Bivariate violin plot

Bean plots

install.packages("beanplot")

Univariate plots

par(mar=c(4,8,4,16), bty = "n")
beanplot(do3$aeqeink, col= "white", log="", bw=400, ylab="Household equivalent income", maxstripline=0.05, cutmin=0, cex.axis = 1.6, cex.lab=1.6)

Univariate beanplot

Bivariate plots

par(mar=c(4,8,4,4), bty = "n")
beanplot(do3$aeqeink ~ do3$bildgr, col= "white", log="", bw=400, xlab="Education", ylab="Household equivalent income", maxstripline=0.08, cutmin=0, cex.axis = 1.6, cex.lab=1.6)

Bivariate beanplot

Beeswarm plots

install.packages("beeswarm")

Univariate plots

par(mar=c(4,8,4,18), bty = "n")
beeswarm(do3$aeqeink , ylab = "HH Equivalent Income", cex.axis = 1.6, cex.lab=1.6)

Univariate beeswarm plot

Bivariate plots

par(mar=c(4,8,4,8), bty = "n")
beeswarm(do3$aeqeink ~ do3$bildgr, xlab="Education", ylab = "HH Equivalent Income", cex.axis = 1.6, cex.lab=1.6)

Bivariate beeswarm plot

Sinaplots

install.packages("sinaplot")

Univariate plots

par(mar=c(4,8,4,16), bty = "l")
sinaplot(do3$aeqeink , method="counts", bins=10, seed = 123454, ylab = "HH Equivalent Income", cex.axis = 1.6, cex.lab=1.6)

Univariate sinaplot

Bivariate plots

par(mar=c(4,8,4,8), bty = "n")
sinaplot(do3$aeqeink ~ do3$bildgr, method="counts", bins=10, seed = 123454, xlab = "Education", ylab = "HH Equivalent Income", cex.axis = 1.6, cex.lab=1.6)

Bivariate sinaplot

References

  • Eklund, A., & Trimle, J. (2021).

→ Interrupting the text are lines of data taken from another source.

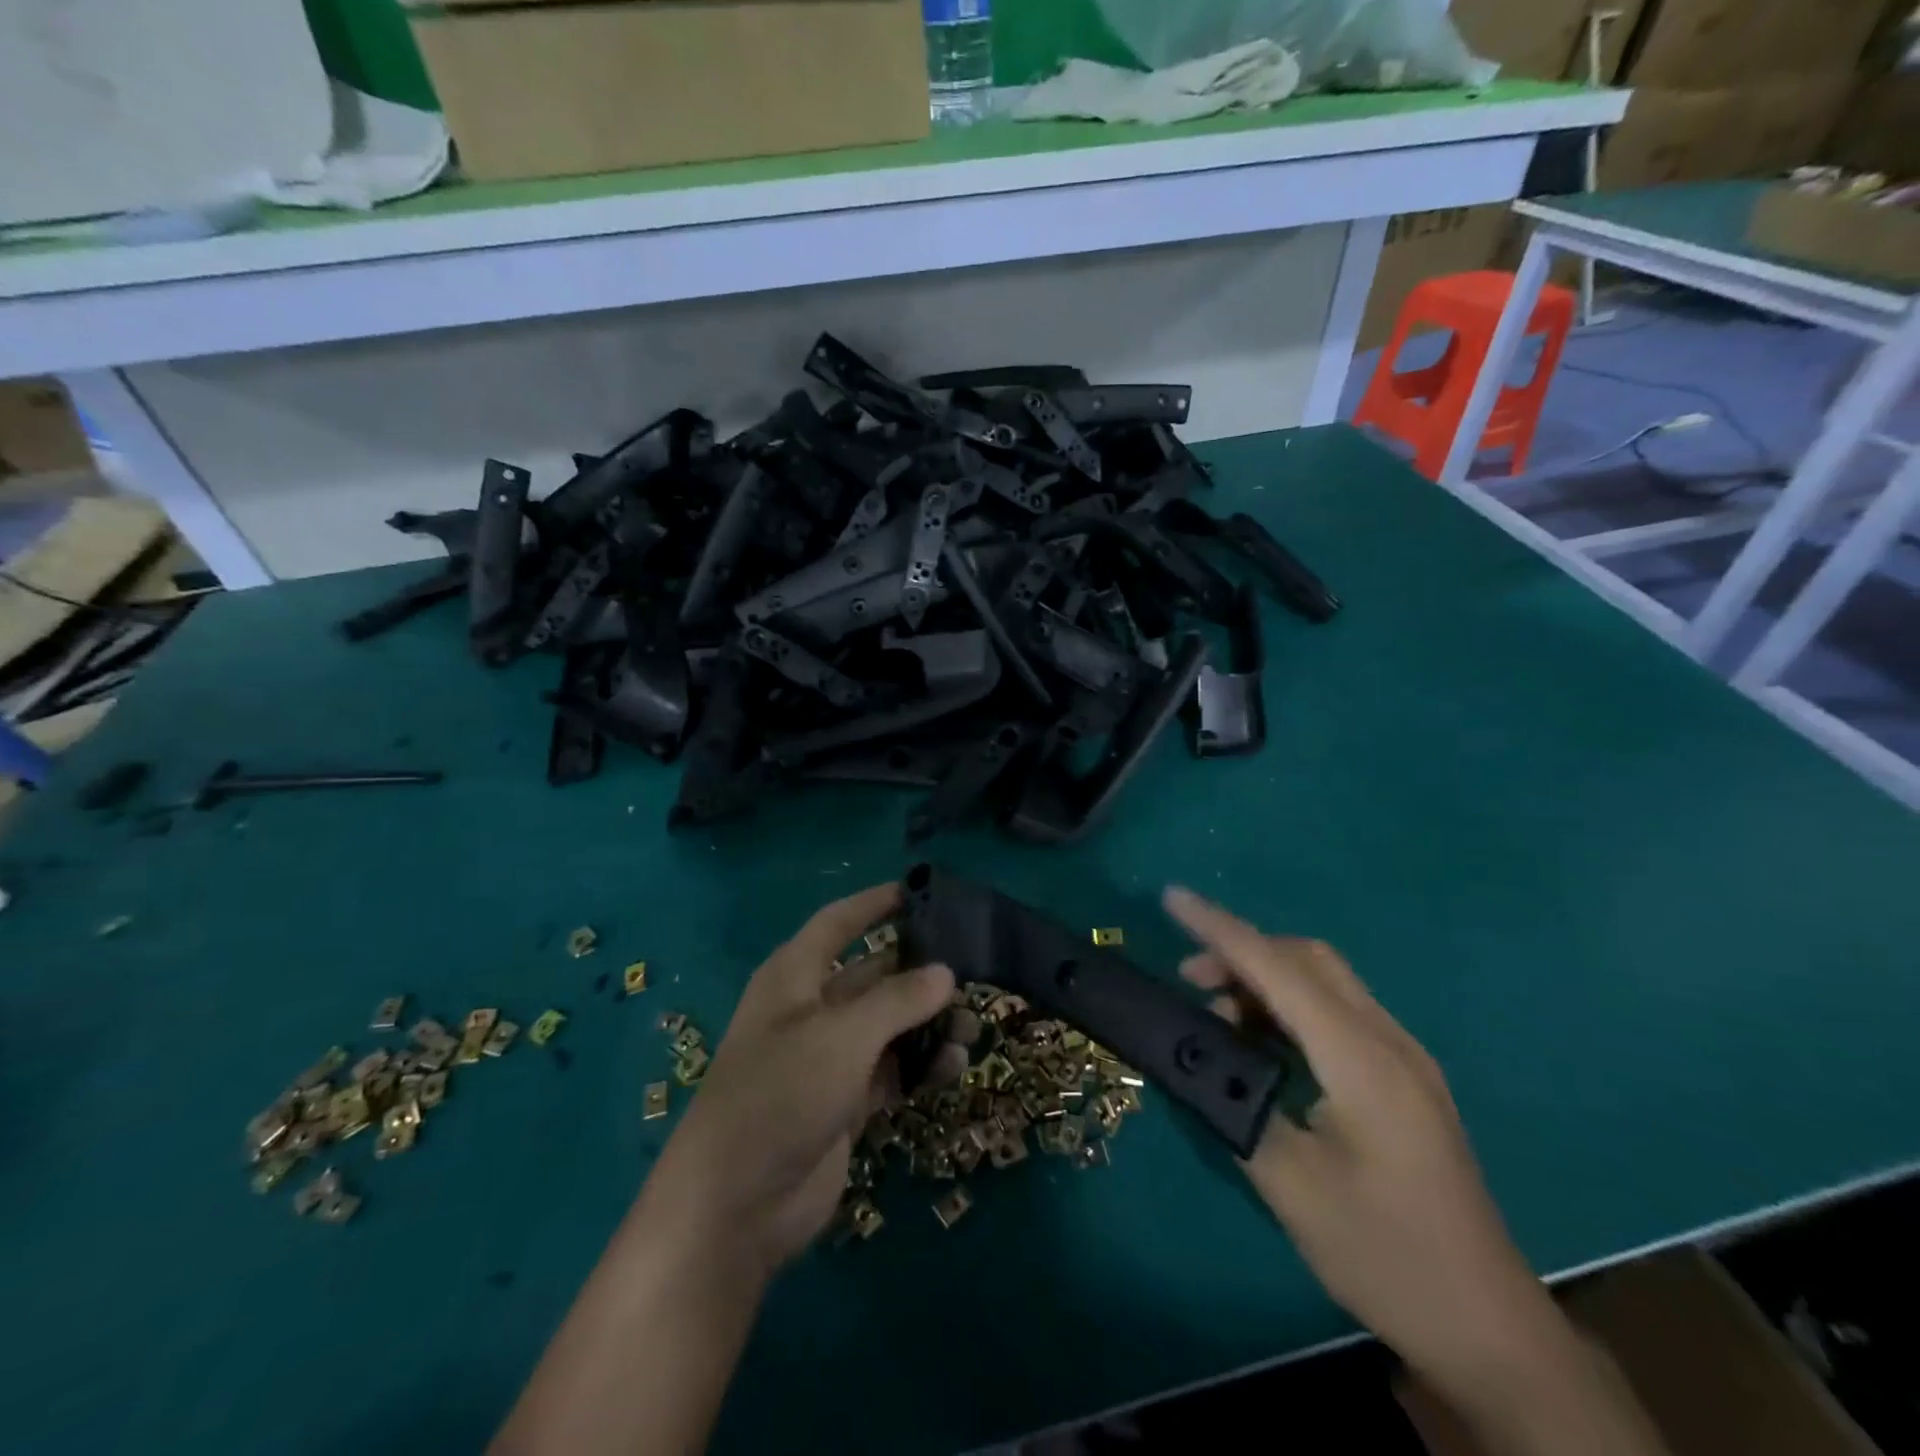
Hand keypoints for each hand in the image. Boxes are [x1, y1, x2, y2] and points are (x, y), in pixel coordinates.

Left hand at [641, 884, 955, 1281]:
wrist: (736, 1206)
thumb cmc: (780, 1095)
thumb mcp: (841, 1037)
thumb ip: (897, 1000)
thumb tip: (946, 972)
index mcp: (794, 976)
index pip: (838, 923)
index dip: (874, 904)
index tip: (920, 891)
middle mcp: (811, 1009)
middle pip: (873, 975)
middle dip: (919, 973)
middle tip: (971, 973)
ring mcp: (828, 1058)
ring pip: (888, 1025)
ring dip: (927, 1024)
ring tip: (970, 1030)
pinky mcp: (844, 1101)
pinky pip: (891, 1069)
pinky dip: (920, 1066)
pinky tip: (954, 1068)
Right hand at [1164, 886, 1556, 1390]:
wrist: (1487, 1325)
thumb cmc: (1384, 1254)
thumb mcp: (1291, 1187)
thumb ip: (1236, 1106)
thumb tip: (1193, 1056)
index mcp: (1360, 1059)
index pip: (1278, 968)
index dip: (1220, 928)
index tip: (1172, 896)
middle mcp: (1388, 1041)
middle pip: (1308, 959)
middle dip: (1242, 951)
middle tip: (1189, 980)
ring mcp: (1404, 1057)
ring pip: (1326, 980)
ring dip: (1267, 978)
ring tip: (1219, 1014)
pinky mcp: (1406, 1077)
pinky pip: (1340, 1010)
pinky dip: (1291, 1005)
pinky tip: (1266, 1041)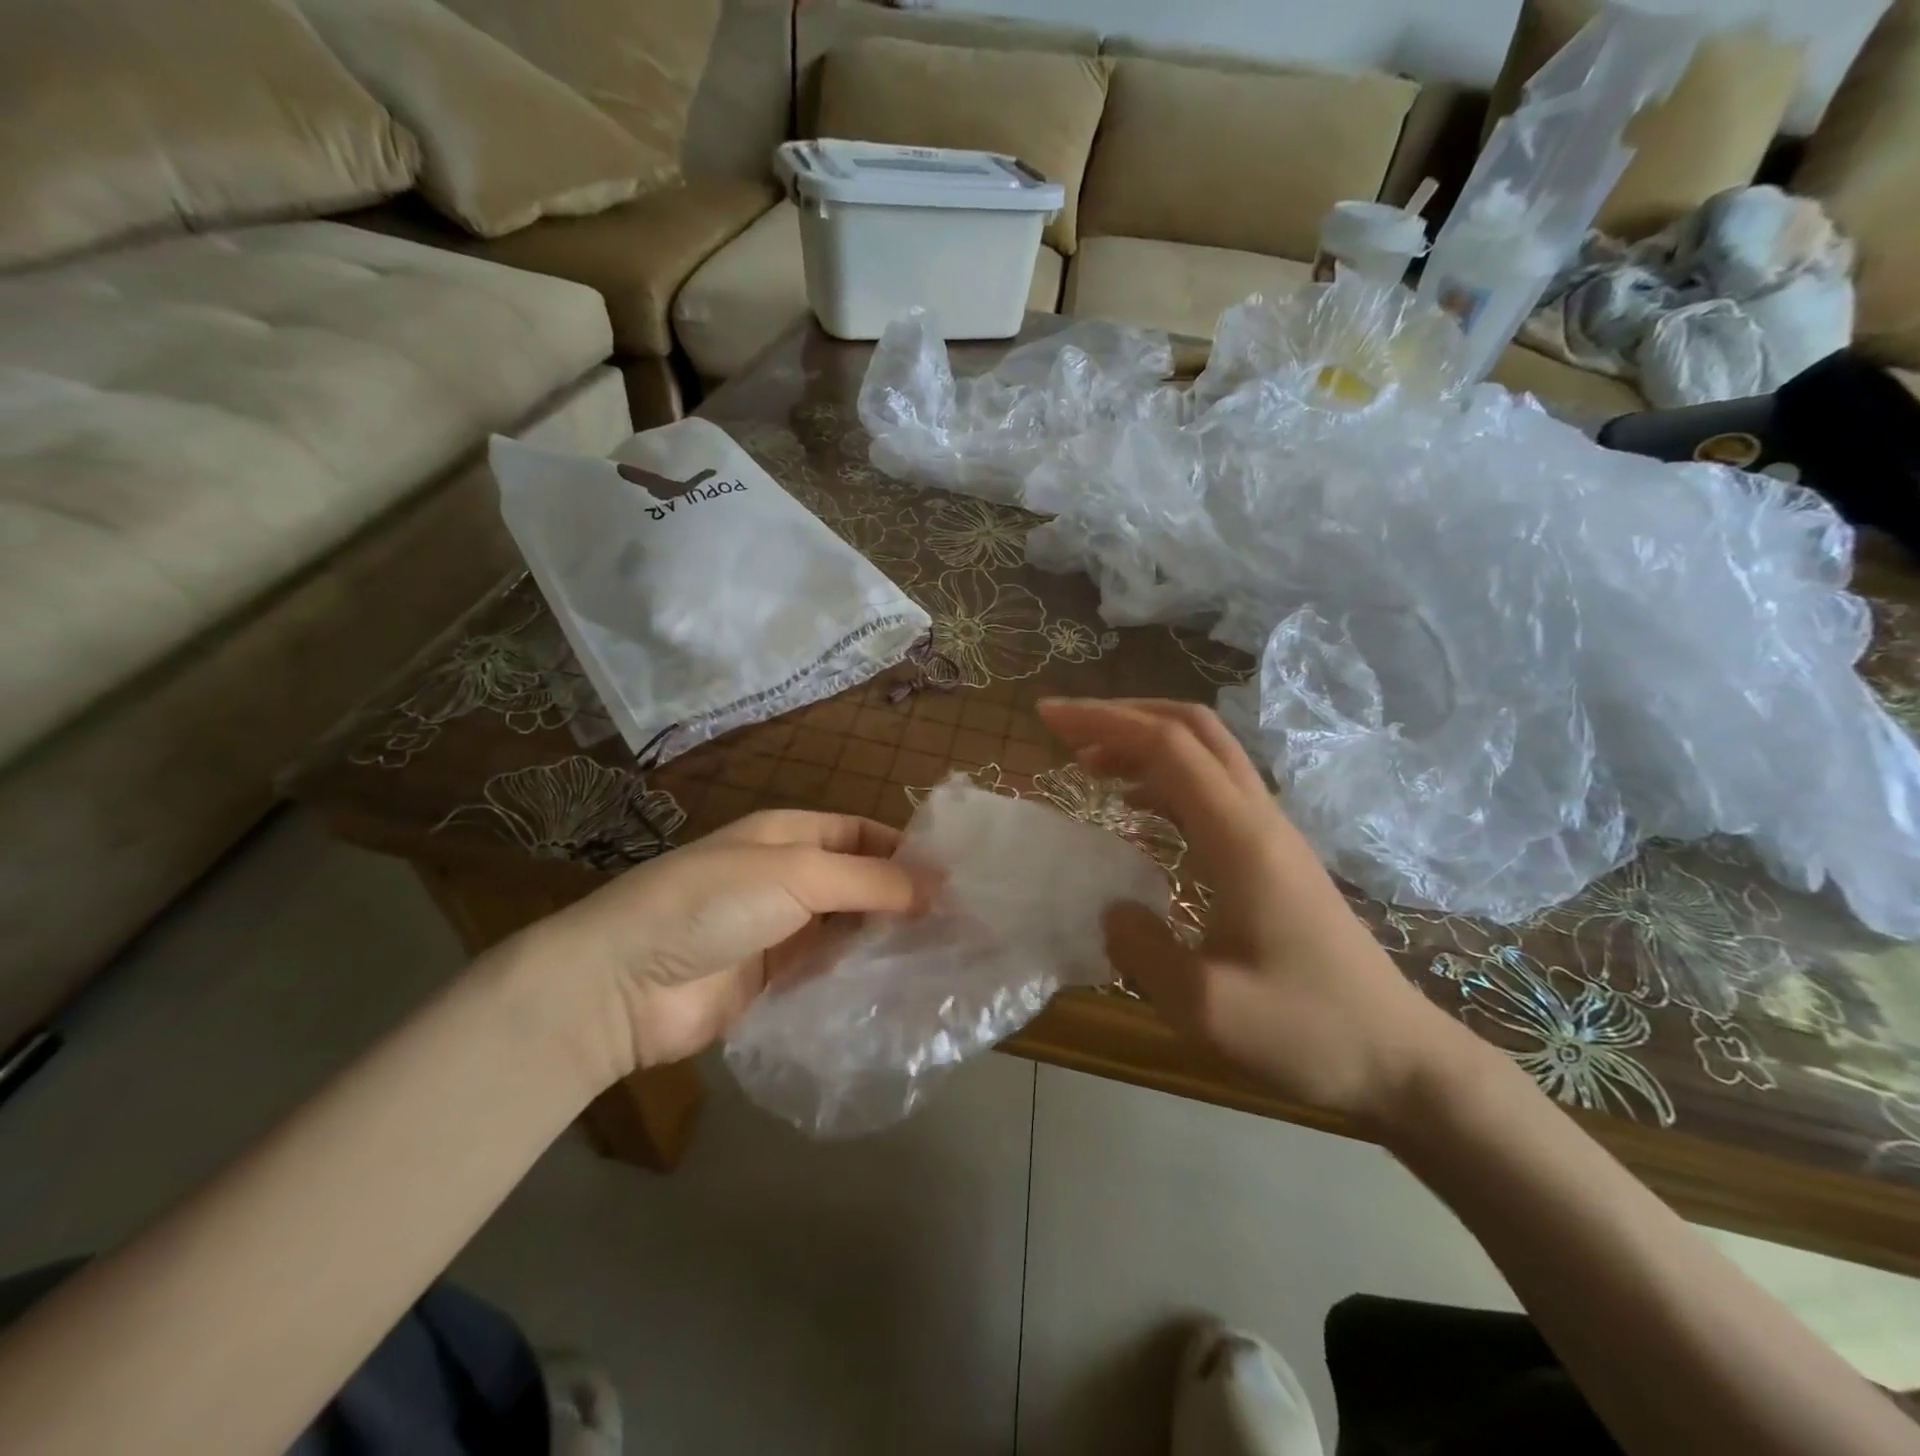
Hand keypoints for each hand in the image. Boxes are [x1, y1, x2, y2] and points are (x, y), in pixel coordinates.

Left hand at [507, 810, 917, 1085]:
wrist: (623, 984)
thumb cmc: (714, 902)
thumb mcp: (796, 873)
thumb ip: (870, 881)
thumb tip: (938, 888)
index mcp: (790, 837)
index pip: (862, 835)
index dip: (906, 852)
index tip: (956, 880)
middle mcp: (789, 880)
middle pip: (860, 886)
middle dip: (905, 902)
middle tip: (963, 928)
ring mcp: (781, 934)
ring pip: (849, 933)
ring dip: (888, 944)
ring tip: (947, 962)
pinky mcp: (775, 985)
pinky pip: (829, 977)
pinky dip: (861, 982)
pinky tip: (903, 994)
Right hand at [1038, 698, 1480, 1128]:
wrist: (1398, 1058)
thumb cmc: (1307, 1032)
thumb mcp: (1207, 1011)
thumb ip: (1141, 952)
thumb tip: (1110, 910)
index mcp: (1240, 838)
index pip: (1167, 747)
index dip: (1104, 722)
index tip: (1048, 717)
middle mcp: (1258, 818)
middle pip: (1192, 728)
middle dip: (1123, 715)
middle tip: (1065, 728)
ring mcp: (1270, 833)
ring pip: (1205, 753)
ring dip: (1143, 743)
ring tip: (1088, 764)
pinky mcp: (1271, 854)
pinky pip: (1211, 790)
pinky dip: (1162, 779)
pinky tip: (1133, 807)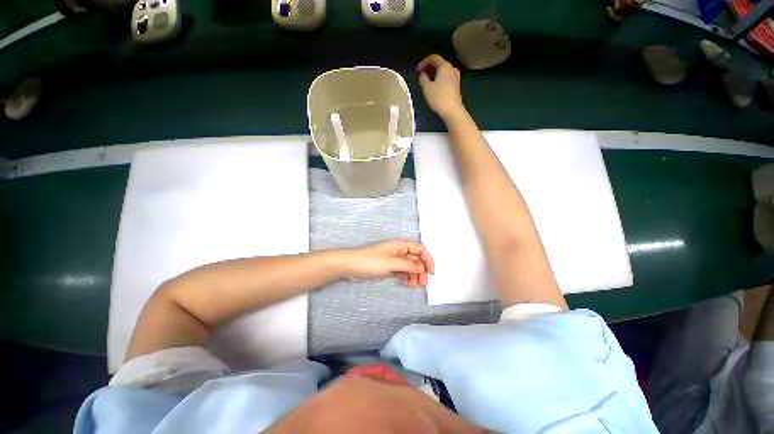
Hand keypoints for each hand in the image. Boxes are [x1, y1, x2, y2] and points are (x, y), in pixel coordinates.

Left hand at [340, 239, 434, 287]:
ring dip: (414, 275)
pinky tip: (406, 283)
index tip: (431, 272)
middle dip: (421, 270)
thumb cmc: (370, 261)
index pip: (419, 249)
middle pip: (415, 259)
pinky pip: (401, 271)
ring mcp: (393, 259)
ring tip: (413, 285)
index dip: (427, 259)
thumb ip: (408, 265)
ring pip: (409, 266)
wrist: (349, 265)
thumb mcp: (391, 263)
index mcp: (400, 245)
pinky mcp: (388, 267)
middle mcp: (398, 251)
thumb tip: (423, 267)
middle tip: (423, 283)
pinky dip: (405, 277)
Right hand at [417, 54, 464, 120]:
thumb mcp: (427, 88)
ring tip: (427, 80)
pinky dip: (439, 78)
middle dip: (429, 67)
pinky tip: (435, 86)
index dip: (424, 62)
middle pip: (439, 63)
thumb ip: (423, 79)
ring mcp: (455, 77)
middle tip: (421, 74)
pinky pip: (446, 77)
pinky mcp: (456, 85)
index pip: (433, 58)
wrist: (452, 110)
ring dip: (434, 73)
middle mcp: (452, 68)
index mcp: (444, 66)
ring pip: (443, 70)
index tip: (417, 70)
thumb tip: (423, 74)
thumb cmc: (439, 98)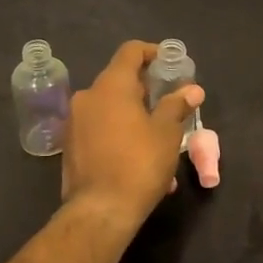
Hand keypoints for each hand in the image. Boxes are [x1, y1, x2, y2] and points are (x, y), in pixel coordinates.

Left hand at [60, 41, 203, 230]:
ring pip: (110, 107)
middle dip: (146, 89)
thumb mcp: (167, 133)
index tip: (170, 63)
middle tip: (169, 103)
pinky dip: (119, 133)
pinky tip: (138, 158)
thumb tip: (192, 89)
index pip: (130, 51)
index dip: (152, 52)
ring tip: (158, 138)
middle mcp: (88, 96)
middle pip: (119, 79)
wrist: (99, 211)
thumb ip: (177, 105)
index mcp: (111, 86)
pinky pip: (99, 128)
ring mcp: (75, 121)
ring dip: (134, 115)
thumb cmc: (139, 164)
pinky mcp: (70, 145)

Package 'beeswarm', https://cran.r-project.org/web/packages/beeswarm/beeswarm.pdf.
  • Hintze, Jerry L./Nelson, Ray D. (1998) Violin Plots: A Box Plot-Density Trace Synergism, The American Statistician, 52:2, 181-184, DOI: 10.1080/00031305.1998.10480559.
  • Jacoby, William G. (2006): The Dot Plot: A Graphical Display for Labeled Quantitative Values, The Political Methodologist. Newsletter of the Political Methodology Section, American Political Science Association, Vol. 14, Number 1, pp. 6-14.
  • Kampstra, P. (2008). Beanplot: A Boxplot Alternative for Visual Comparison of Distributions. Journal of Statistical Software, 28(Code Snippet 1).
  • Sidiropoulos, N., Sohi, S. H., Pedersen, T. L., Porse, B. T., Winther, O., Rapin, N., & Bagger, F. O. (2018). SinaPlot: An Enhanced Chart for Simple and Truthful Representation of Single Observations Over Multiple Classes. Journal of Computational and Graphical Statistics, 27(3), 673-676. doi:10.1080/10618600.2017.1366914.
  • Wilkinson, Leland (1999): Dot plots. The American Statistician, Vol. 53, No. 3, pp. 276-281.